1 These facts are drawn from the Amended Complaint. The Court assumes the truth of, and draws reasonable inferences from, the well-pleaded factual allegations, see Lynch v. City of New York, 952 F.3d 67, 74–75 (2d Cir. 2020), but does not accept as true any legal conclusions, see Ashcroft v. Iqbal, 556 U.S. 662, 678 (2009). uses Construction to “process payroll checks.” Id. at ¶ 14. Defendants also share a common website where they “refer to one another interchangeably without regard to ‘construction’ or ‘telecom.’” Id. at ¶ 11. The website career page “does not differentiate between applying for jobs to Telecom or Construction, rather, prospective employees simply can request more information

for ‘Luck Grove’ potential job opportunities.” Id. at ¶ 12. The “website also identifies common management between the” Defendants including the President and Owner, Chief Executive Officer, Chief Operations Officer, and Chief Technical Officer.

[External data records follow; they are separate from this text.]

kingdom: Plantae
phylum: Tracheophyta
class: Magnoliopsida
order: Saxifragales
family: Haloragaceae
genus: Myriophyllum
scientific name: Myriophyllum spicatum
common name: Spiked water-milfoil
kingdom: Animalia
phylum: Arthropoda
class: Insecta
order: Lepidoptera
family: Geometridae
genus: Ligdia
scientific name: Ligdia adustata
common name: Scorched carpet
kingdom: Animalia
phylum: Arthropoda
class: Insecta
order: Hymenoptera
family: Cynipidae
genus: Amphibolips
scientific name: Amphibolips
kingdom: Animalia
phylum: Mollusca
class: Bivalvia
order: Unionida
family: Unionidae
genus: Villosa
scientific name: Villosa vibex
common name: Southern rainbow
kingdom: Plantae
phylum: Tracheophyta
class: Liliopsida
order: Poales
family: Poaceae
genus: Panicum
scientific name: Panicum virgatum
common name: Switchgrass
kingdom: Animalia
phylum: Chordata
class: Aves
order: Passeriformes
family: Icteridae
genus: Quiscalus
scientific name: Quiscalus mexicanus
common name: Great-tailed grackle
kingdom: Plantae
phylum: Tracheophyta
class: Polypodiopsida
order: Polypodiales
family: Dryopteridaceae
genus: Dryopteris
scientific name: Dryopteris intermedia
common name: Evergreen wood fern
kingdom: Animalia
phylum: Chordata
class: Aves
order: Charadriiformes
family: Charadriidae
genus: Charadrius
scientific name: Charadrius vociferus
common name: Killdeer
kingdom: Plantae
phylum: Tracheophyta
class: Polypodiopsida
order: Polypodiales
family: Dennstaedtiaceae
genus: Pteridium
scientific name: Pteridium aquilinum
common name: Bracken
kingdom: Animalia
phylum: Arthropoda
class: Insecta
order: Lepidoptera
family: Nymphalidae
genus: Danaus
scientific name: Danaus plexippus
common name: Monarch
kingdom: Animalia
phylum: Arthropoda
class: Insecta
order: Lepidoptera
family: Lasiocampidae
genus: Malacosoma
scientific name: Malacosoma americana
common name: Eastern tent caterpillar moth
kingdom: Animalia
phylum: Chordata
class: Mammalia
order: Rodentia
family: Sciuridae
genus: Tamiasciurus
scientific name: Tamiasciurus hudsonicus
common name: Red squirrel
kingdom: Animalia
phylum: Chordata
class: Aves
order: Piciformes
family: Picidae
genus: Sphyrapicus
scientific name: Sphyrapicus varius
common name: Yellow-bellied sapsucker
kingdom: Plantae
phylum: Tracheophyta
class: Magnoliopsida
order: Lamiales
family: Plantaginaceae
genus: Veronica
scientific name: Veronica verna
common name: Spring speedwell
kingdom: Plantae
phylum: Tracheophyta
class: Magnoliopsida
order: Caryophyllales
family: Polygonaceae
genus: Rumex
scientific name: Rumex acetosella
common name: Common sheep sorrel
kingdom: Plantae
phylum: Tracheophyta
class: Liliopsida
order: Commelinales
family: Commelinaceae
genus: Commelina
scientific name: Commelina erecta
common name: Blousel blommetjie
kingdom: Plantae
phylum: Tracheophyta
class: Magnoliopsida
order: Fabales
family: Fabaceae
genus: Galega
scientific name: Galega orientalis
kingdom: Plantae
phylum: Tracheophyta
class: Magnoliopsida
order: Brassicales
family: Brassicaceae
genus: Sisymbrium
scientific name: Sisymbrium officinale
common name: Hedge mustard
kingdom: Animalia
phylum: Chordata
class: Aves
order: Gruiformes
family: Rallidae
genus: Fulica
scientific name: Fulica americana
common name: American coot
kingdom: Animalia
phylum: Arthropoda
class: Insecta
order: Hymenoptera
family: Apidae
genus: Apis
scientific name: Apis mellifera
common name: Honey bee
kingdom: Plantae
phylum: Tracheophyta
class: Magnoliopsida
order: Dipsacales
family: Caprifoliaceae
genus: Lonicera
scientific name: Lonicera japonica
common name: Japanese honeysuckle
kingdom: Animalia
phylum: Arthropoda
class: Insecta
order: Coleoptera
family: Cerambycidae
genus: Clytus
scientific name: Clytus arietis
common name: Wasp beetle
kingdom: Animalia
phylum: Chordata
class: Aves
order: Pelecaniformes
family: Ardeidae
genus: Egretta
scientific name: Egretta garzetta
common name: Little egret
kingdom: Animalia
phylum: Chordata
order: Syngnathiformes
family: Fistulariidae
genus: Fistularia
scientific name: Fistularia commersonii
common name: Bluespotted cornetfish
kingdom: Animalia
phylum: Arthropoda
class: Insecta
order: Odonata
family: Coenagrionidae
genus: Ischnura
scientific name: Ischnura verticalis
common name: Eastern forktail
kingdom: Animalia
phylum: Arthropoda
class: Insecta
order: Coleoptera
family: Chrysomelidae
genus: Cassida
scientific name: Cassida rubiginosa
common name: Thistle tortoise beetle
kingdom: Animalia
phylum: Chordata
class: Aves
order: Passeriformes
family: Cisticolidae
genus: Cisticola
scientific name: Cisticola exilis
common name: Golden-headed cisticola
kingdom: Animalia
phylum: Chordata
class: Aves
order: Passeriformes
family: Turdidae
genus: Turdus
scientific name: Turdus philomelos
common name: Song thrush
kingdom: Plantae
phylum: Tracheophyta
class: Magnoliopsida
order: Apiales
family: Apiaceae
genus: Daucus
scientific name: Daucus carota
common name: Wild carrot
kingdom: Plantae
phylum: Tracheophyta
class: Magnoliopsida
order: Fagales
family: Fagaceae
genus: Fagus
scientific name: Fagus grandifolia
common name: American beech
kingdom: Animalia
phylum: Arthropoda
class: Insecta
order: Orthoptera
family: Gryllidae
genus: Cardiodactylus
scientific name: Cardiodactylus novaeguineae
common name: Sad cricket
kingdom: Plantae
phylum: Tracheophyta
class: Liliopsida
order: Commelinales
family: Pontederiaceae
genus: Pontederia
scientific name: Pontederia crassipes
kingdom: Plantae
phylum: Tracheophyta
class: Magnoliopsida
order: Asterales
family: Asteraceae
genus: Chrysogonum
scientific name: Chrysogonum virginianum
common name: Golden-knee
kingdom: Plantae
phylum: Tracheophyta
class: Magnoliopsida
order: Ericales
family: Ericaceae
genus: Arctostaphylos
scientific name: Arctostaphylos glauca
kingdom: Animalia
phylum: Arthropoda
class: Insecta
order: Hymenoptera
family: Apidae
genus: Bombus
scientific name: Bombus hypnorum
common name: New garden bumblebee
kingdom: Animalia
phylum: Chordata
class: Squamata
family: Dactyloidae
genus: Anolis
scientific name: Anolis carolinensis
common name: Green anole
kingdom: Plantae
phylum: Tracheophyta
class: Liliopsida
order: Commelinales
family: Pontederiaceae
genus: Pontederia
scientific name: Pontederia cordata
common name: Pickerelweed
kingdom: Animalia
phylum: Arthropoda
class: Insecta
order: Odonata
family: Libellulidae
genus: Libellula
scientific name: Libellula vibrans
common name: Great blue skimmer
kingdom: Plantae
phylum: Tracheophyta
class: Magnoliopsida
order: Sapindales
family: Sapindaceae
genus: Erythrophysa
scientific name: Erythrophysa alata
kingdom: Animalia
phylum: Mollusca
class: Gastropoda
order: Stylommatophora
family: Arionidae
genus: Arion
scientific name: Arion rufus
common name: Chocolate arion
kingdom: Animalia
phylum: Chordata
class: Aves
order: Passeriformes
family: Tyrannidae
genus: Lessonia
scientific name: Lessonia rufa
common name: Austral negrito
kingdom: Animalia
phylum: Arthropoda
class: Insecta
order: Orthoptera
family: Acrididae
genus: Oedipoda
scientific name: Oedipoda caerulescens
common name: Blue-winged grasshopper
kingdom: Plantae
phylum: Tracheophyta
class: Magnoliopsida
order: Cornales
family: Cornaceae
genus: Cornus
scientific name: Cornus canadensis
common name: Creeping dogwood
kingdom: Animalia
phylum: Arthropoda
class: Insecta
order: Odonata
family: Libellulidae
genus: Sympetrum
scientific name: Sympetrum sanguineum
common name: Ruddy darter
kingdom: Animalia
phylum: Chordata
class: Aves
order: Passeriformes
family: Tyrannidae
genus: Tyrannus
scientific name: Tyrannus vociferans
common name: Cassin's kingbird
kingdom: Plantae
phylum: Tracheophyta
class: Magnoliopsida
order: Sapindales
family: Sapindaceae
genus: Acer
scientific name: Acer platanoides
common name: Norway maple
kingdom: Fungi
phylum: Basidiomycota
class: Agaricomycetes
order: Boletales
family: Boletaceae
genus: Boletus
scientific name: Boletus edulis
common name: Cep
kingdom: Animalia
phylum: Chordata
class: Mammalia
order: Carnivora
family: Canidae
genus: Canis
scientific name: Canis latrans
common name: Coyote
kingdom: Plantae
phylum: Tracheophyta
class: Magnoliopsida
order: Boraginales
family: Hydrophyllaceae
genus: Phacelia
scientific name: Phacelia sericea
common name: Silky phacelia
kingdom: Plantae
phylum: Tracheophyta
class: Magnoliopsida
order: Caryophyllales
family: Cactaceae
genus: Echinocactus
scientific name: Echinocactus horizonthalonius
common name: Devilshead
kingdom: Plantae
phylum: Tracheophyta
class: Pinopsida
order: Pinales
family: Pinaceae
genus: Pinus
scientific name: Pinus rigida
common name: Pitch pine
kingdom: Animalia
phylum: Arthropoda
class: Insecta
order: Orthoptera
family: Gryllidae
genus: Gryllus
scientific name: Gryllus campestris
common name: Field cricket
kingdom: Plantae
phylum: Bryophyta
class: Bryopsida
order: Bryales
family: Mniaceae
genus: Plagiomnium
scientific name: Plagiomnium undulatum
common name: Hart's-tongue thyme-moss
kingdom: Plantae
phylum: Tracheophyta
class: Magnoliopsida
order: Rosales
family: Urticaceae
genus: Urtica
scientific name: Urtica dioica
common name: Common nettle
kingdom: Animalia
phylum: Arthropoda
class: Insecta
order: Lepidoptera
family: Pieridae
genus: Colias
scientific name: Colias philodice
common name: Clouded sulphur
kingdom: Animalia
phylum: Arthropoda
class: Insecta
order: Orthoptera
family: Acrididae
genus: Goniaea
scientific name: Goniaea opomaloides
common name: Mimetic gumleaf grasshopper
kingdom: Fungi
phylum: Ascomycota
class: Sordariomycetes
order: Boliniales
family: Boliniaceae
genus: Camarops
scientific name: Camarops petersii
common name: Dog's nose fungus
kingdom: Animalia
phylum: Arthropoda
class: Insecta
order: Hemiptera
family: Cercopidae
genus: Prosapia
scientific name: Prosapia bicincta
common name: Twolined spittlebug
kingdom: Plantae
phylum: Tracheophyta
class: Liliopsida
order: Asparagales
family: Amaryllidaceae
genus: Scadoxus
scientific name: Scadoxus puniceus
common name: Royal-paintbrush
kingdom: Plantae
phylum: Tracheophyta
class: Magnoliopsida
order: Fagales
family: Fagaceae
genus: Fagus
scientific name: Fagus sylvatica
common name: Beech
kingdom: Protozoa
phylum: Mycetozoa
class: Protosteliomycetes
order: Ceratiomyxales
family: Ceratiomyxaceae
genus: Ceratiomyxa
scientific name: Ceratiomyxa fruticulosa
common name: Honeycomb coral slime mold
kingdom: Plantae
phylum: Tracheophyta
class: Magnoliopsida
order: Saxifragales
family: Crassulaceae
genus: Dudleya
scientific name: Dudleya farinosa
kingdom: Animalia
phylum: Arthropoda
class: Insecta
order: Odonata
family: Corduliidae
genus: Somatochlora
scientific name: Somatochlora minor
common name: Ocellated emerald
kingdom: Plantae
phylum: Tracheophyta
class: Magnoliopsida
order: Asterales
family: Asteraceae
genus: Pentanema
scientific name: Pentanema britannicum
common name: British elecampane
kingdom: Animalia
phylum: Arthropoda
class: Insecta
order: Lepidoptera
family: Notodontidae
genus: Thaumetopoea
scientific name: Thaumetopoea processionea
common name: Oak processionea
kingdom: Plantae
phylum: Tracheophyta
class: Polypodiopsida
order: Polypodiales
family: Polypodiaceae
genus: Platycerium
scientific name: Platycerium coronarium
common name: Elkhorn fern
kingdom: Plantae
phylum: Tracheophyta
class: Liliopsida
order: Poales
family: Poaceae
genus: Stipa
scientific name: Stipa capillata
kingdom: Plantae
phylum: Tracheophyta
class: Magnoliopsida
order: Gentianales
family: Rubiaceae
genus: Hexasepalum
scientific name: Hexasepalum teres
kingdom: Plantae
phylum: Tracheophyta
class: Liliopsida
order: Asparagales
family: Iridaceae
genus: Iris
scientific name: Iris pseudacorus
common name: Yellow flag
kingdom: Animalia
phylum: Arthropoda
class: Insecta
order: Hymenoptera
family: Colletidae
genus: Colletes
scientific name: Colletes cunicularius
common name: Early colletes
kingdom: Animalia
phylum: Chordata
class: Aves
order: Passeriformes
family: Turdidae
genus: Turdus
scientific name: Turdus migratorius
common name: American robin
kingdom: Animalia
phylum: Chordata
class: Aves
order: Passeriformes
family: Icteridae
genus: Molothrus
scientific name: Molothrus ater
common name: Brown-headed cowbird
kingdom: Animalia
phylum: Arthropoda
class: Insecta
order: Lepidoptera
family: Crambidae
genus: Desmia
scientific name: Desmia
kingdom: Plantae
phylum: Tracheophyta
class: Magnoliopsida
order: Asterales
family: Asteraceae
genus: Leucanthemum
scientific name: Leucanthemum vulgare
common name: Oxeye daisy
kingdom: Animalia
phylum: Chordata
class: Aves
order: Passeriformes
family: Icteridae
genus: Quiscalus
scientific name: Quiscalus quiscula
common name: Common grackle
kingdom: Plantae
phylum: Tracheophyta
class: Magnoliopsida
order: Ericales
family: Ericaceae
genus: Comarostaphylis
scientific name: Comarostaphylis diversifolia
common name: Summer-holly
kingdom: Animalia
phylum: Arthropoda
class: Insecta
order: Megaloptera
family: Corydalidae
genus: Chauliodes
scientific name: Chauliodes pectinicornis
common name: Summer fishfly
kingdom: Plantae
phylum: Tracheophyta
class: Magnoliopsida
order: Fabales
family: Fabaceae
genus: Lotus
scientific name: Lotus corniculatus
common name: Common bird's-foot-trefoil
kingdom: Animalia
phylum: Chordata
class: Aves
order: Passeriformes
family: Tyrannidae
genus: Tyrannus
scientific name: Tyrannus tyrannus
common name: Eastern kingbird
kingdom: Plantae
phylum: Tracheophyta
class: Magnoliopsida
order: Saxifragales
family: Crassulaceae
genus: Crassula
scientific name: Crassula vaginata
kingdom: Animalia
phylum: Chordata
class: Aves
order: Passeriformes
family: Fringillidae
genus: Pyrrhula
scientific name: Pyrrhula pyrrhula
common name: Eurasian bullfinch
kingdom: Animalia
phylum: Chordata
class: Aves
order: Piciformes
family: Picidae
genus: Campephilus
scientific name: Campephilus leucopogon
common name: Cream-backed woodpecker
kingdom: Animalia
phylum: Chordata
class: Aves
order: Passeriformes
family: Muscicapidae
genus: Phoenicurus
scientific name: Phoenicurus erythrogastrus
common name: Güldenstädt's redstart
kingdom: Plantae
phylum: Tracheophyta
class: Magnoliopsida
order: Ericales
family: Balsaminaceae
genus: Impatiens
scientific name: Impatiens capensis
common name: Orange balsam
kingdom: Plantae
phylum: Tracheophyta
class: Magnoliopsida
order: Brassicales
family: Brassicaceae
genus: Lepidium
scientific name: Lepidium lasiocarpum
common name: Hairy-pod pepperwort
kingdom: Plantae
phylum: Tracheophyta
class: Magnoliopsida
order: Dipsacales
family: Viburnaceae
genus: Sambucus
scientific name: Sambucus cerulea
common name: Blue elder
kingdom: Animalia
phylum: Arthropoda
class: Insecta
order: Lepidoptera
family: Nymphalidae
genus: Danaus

Id. at ¶ 13. Plaintiff regularly worked more than 40 hours a week, but he was not always paid at a higher rate for overtime. Am. Compl. ¶¶ 96–97. “For instance, in the workweek ending April 2, 2023,” Plaintiff was paid “straight time,” not a higher rate, for 8.75 hours of overtime. Id. at ¶ 101. In addition, Plaintiff was not always paid for all the hours that he worked, and his compensation was deducted for “for reasons including[] out of pocket fuel costs and for reports related to workers smoking at the employer-provided housing.” Id. at ¶¶ 102, 104. On approximately September 6, 2023, Plaintiff emailed Telecom’s Human Resources

“Generalist, Renice Williams, about his hours being deducted,” and he attached a copy of a New York Labor Law statute. Am. Compl. ¶ 108. “On September 12, 2023,” Defendants terminated Plaintiff’s employment “with no reason provided.” Id. at ¶ 109. The termination letter was “signed by Renice Williams, HR Generalist, from [Telecom].” Id. The letter contained Telecom’s “corporate logo and name on the letterhead.” Id. at ¶ 61. In addition, the letter stated, “You are separated from employment from Luck Grove Telecom, Inc.” Id. at ¶ 7 (emphasis removed). II. LEGAL STANDARD To survive a motion to dismiss under Rule 12(b)(6) of the Federal Rules of Civil Procedure, “a complaint must provide ‘enough facts to state a claim to relief that is plausible on its face.’” Mayor & City Council of Balt. v. Citigroup, Inc., 709 F.3d 129, 135 (2d Cir. 2013) (quoting Bell Atl. Corp. v. Twombly, 550 U.S. 544, 570 (2007)). “Although a complaint need not contain detailed factual allegations, it may not rest on mere labels, conclusions, or a formulaic recitation of the elements of the cause of action, and the factual allegations ‘must be enough to raise a right

to relief above the speculative level.’” Lawtone-Bowles v. City of New York, No. 16-cv-4240, 2017 WL 4250513, at *2 (S.D.N.Y. Sep. 22, 2017) (quoting Twombly, 550 U.S. at 555). A court must accept as true all well-pleaded factual allegations in the complaint and draw all reasonable inferences in the plaintiff’s favor. See EEOC v. Port Auth., 768 F.3d 247, 253 (2d Cir. 2014) (citing ATSI Commc’ns, Inc. v. Shaar Fund, Ltd., 493 F.3d 87, 98 (2d Cir. 2007)). However, “the tenet that a court must accept as true all of the allegations contained in a complaint is inapplicable to legal conclusions.” Ashcroft v. Iqbal, 556 U.S. 662, 678 (2009). III. DISCUSSION A. Telecom’s Status as Plaintiff’s Employer Defendants move to dismiss the Amended Complaint because Plaintiff did not plead

sufficient nonconclusory facts to establish that Telecom was his employer under the FLSA and NYLL. Defendants’ Memorandum of Law (Def. Mem.) at 8, 10, Dkt. No. 10-1.2 Defendants argue that those facts alleged “only on information and belief” are not well-pled. Id. at 12.